Остроумный Основьяненко — страница 7 из 26

«Пан Халявский»

Мысль о создании романа «Пан Халявский» была подсказана его автору Жуковским. 26 апреля 1839 г. Квитка писал Плетневу: «В. А. Жуковский, говоря со мною о „Дворянских выборах“, советовал еще продолжать в том же тоне и с тою целью. Когда же я изъяснил трудность составить из всей этой кутерьмы правильную драму, то он мне советовал поместить и развить все это в романе, украсив и наполнив сценами из губернских обществ»[106]. Зерно упало на благодатную почву. Как сообщается в том же письме, Квитка и сам вынашивал замыслы подобного рода. «…У меня было в мысли описать малороссийскую жизнь, и воспитание, и обряды, и проч., и проч. Старинное, чего уже теперь и следов нет. Я им объявил, что будет „Халявский“. Они ухватились обеими руками, просили выслать и предложили о вознаграждении, что мне получить. <…> Я выслал им начало „Халявского“. И сам не знаю, поместят ли еще его и кстати ли он будет в журнале, но дело сделано»[107]. В письме от 13 мая 1839 г. он еще раз повторил, что «„Пан Халявский“ начат по поручению Василия Андреевича, переданного мне чрез здешнего чиновника графа Панина, чтоб описать старинный быт малороссиян, род жизни, воспитание, занятия и все, до последнего»[108].

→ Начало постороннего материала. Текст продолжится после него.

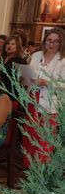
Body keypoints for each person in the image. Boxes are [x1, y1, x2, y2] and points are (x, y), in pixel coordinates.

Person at [23, 27, 65, 167]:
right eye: (49, 40)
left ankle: (41, 171)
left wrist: (47, 83)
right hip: (32, 99)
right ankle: (28, 167)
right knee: (30, 135)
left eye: (56, 41)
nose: (51, 44)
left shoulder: (62, 60)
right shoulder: (36, 55)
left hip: (50, 103)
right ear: (44, 41)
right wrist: (26, 78)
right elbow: (29, 72)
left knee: (44, 140)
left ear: (61, 43)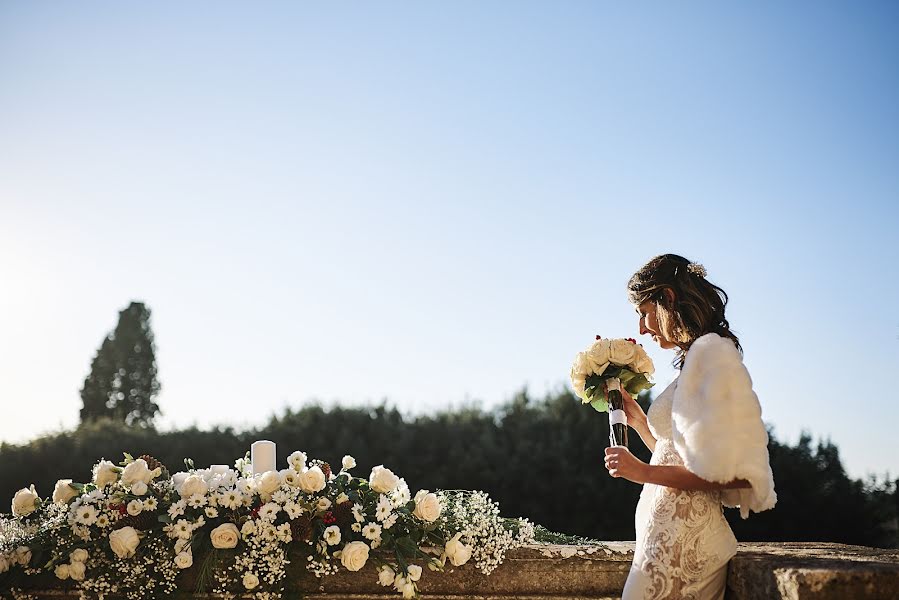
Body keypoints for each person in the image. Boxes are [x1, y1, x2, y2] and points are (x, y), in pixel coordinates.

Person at [604, 254, 776, 600]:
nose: (641, 328)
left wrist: (641, 473)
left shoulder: (714, 354)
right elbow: (684, 460)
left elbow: (735, 475)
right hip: (662, 543)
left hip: (686, 549)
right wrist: (639, 422)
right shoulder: (696, 359)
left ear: (667, 298)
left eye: (644, 312)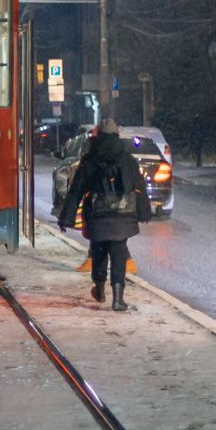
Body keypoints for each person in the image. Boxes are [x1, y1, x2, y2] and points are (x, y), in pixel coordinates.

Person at [57, 119, 152, 311]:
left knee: (99, 252)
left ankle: (99, 287)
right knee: (118, 254)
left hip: (97, 215)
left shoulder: (89, 160)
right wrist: (144, 211)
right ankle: (118, 298)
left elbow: (76, 190)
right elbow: (139, 188)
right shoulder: (127, 160)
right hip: (122, 216)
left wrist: (66, 216)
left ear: (97, 136)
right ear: (117, 135)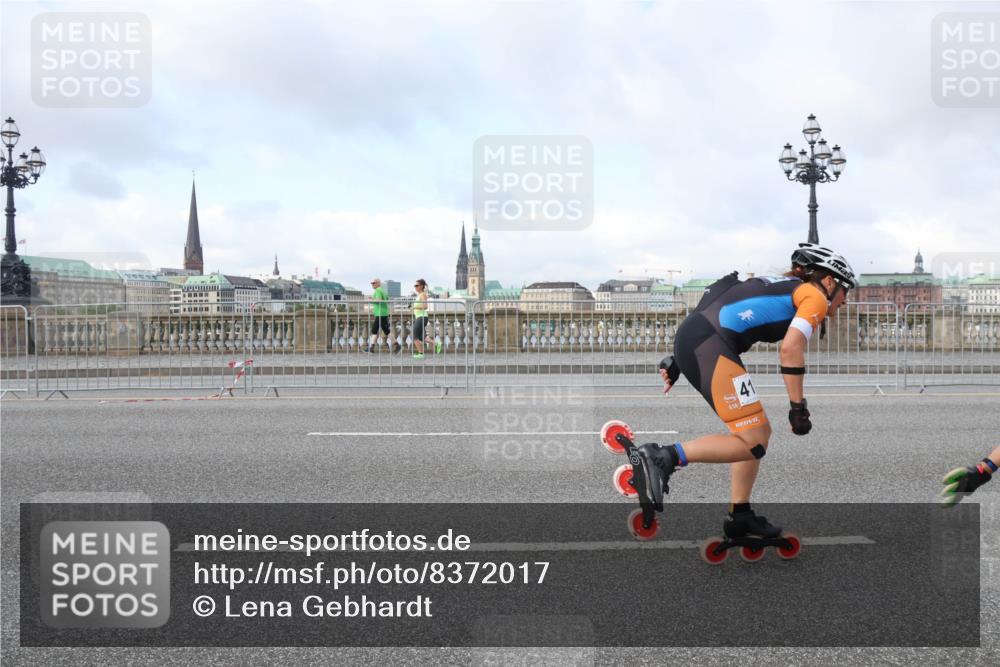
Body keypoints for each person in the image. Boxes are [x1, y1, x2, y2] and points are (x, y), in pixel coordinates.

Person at [636, 243, 857, 539]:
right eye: (846, 290)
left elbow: (721, 302)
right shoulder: (814, 296)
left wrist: (680, 357)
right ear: (830, 281)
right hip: (710, 346)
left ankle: (740, 516)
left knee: (757, 432)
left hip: (700, 339)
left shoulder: (778, 284)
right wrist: (797, 408)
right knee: (754, 441)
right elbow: (791, 349)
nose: (845, 300)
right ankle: (664, 456)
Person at [411, 279, 443, 359]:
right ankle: (437, 344)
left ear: (421, 286)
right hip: (420, 317)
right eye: (415, 286)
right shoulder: (419, 295)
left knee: (414, 336)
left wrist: (414, 306)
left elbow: (425, 306)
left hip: (422, 317)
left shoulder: (423, 295)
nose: (415, 287)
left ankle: (421, 354)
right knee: (422, 337)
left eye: (417, 285)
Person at [365, 278, 395, 353]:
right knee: (384, 330)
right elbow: (386, 299)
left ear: (378, 283)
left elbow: (378, 300)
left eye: (374, 283)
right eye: (371, 283)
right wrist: (373, 298)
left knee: (376, 330)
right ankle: (371, 347)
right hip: (383, 313)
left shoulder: (378, 290)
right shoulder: (382, 290)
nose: (372, 284)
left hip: (380, 313)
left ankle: (371, 348)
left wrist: (371, 300)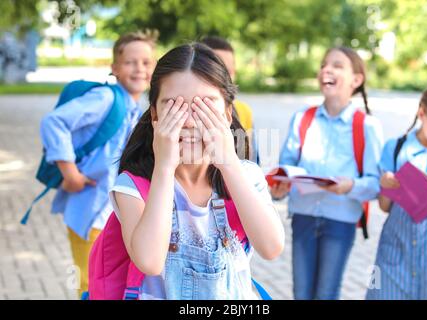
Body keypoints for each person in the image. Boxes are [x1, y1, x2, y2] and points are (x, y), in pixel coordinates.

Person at [108, 42, 284, 299]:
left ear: (226, 114)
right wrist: (165, 168)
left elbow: (271, 248)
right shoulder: (133, 187)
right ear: (155, 115)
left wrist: (228, 163)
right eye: (174, 107)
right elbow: (149, 261)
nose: (189, 122)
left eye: (204, 106)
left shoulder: (246, 176)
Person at [39, 31, 157, 297]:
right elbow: (53, 122)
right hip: (90, 211)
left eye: (146, 62)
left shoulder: (138, 109)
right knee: (90, 283)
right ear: (114, 68)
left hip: (113, 215)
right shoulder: (106, 99)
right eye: (130, 62)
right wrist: (69, 172)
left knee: (108, 283)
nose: (139, 68)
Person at [270, 47, 383, 300]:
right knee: (301, 293)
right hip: (303, 217)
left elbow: (376, 185)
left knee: (327, 293)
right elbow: (286, 167)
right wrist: (279, 188)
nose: (326, 70)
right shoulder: (302, 118)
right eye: (323, 65)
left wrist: (349, 186)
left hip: (340, 222)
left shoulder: (367, 126)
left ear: (356, 80)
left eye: (337, 65)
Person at [367, 82, 427, 300]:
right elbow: (385, 207)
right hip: (394, 253)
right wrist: (385, 186)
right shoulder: (395, 149)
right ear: (422, 114)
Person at [200, 36, 259, 163]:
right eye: (217, 71)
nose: (225, 78)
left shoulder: (244, 111)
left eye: (229, 72)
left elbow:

В том же письме Квитка сообщал Плетневу: «В „Отечественных записках“ явится скоро „Пан Халявский“. Это начало и отдано еще до поступления моего в покровительство Ваше»[109]. Он говорит об этом в несколько извиняющемся тоне, потому что между «Отечественными записками» и «Современником» имела место определенная конкуренция за возможность публиковать Квитку. Краевский писал ему: «Ваши „Пан Халявский“ и „Головатый“ остаются навсегда памятниками русской литературы, не забудут их и читатели»[110]. Но Плетнев, уже напечатавший к тому времени автоперевод «Маруси», явно был ближе Квитке, который именно с ним обсуждал планы дальнейшей работы над романом.

К 9 марта 1840 г. роман был закончен, и в письме, датированном этим числом, он находится в центре внимания. «При сем является „Пан Халявский“ в 2-х частях в полное распоряжение Ваше, почтеннейший друг наш Петр Александрович! Что Вы об нем скажете и каковым его найдете, мне очень интересно. Я же должен Вам объяснить, что (оставляя в стороне 1-ю часть, которая была напечатана в две части в „Отечественных записках“) вся вторая часть напечатана из доходивших до меня рассказов чудаков»[111].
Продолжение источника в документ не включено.